We resist. Where we are drawn into the trembling woman’s scene with Jesus, we are repelled by Thomas’ literalism and intimacy. Contrary to what we would expect, all of us being somewhat skeptical by nature, we are made uneasy by Thomas’ challenge and Jesus’ acceptance. Ostensibly this is a test, what Dickinson calls his “Scarlet Experiment.” But we realize in the end that it does not prove anything. Faith like compassion is beyond testing.

Yet his experiment succeeds in one respect. Thomas confirms the bodily presence of Jesus. From Jesus’ perspective the experiment was to be a test deciding belief or unbelief in an idea of life, “eternal” life. From Thomas’ point of view it was to determine identity, a test deciding belief or unbelief in the reappearance of the material body, living flesh and blood. So Thomas’ bloody experiment either falls short of or presses beyond belief and unbelief, just as Jesus’ writing in the dust pushed beyond good and evil.

We are left with an act, then, as intimate as sex. John forces on us a Thomas and a Jesus who insist on this extreme of the personal. John makes us feel like voyeurs. And we can’t take our eyes off them, though we cannot fully comprehend or assimilate such gory intimacy. We are in a melodrama, though moved by Jesus’ gentle acquiescence in such a bizarre request. At the same time, we find ourselves in an S&M nightmare.

This violation of the body is as hard to swallow as that of the body politic earlier, the dissolution of the Law. John pulls no punches. He throws the profoundly radical scene in our face. He says, in effect, “If you cannot accept this heart of the Jesus story, then you cannot accept the story’s Jesus.” With Thomas, John insists on the physicality of this scene. He wants our belief just as Jesus wants Thomas’, but willfully puts up barriers to our assimilating this radical core of his book.

John sets us up by having Jesus walk through the wall of the room where the disciples are gathered (20:26) just before he invites Thomas to make his experiment. John relishes here the wonderful irony of an apparently immaterial Jesus walking through immaterial walls and then asking that Thomas thrust his material hand into Jesus’ material body. This is no spirit body. The visage and voice apparently not being persuasive, John insists on the actual hand in an actual wound.

[Stored data entries]
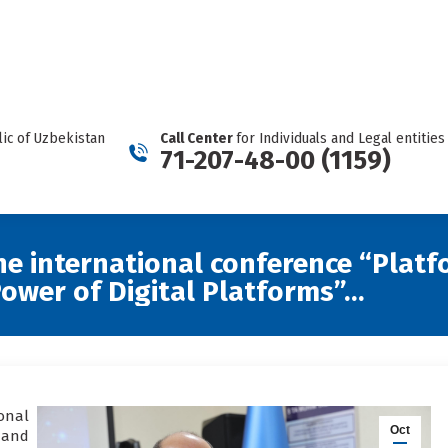
REPORT A CARTEL
Facebook
Telegram
YouTube
Twitter
Instagram
page
page
page
page
page
opens
opens
opens
opens
opens
in
in
in
in
in
new
new
new
new
new
ic of Uzbekistan
Call Center
for Individuals and Legal entities
window
window
window
window
window
71-207-48-00 (1159)
the international conference “Plat
ower of Digital Platforms”…
onal
Oct
 and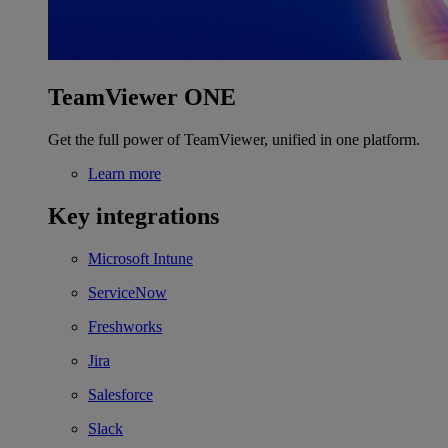
TeamViewer ONE
Get the full power of TeamViewer, unified in one platform.
Learn more
Key integrations
Microsoft Intune
ServiceNow
Freshworks
Jira
Salesforce
Slack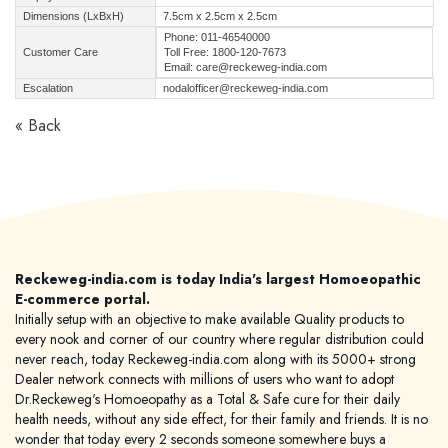
Dimensions (LxBxH)
7.5cm x 2.5cm x 2.5cm
Phone: 011-46540000
Customer Care
Toll Free: 1800-120-7673
Email: care@reckeweg-india.com
Escalation
nodalofficer@reckeweg-india.com
« Back
Reckeweg-india.com is today India's largest Homoeopathic
E-commerce portal.
Initially setup with an objective to make available Quality products to
every nook and corner of our country where regular distribution could
never reach, today Reckeweg-india.com along with its 5000+ strong
Dealer network connects with millions of users who want to adopt
Dr.Reckeweg's Homoeopathy as a Total & Safe cure for their daily
health needs, without any side effect, for their family and friends. It is no
wonder that today every 2 seconds someone somewhere buys a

▸ **What the task requires**:
Resume the passage on Thomas touching Jesus' wound in John, picking up after its final sentence. The rows were taken from a separate source.

▸ **Result below**:
A macabre scene, we want to laugh and flee at the same time. It would truly be comic if not for the earnestness of Thomas. Yet we find its straightforward physical actuality painful to visualize. Consequently, the scene is a risky move on John’s part. It works, however, because the scene very effectively maintains tension by not resolving our contradictory impulses of disgust and laughter. A dilemma the medieval painters felt in its fullest force. They were clearly uncomfortable in depicting this scene, pulling back from it—Thomas’ finger only touching the wound, almost daintily, not thrusting into it—or gazing voyeuristically into the scene—rendering it grotesque by details that leave us teetering on the edge of hilarity.

John refuses to allow us an escape from his scene’s tension, being a resolutely honest writer. Thomas’ request could understandably be taken as metaphoric, but John has Jesus accept it without hesitation as literal, as do the disciples. John is not content to build this surreal scene on realistic detail, but revels in the starkly literal. To escape this, we want in some recess of ourselves to preserve the figurative, Jesus as the Lamb shedding metaphoric blood. Yet here is emphatically not the Word of the opening of John’s book but the word made actual flesh. His collapsing the metaphoric into the literal is compelling by its very strangeness.

The scene calls the utility of language into question, then, exploding our tacit agreement about what is literal and what figurative. Witnessing Thomas’ encounter with Jesus, we are repelled and fascinated not only by its insistent physicality but by language bent beyond its breaking point. Thomas’ act at Jesus’ invitation goes beyond belief and disbelief, beyond language itself. For in the end is the body.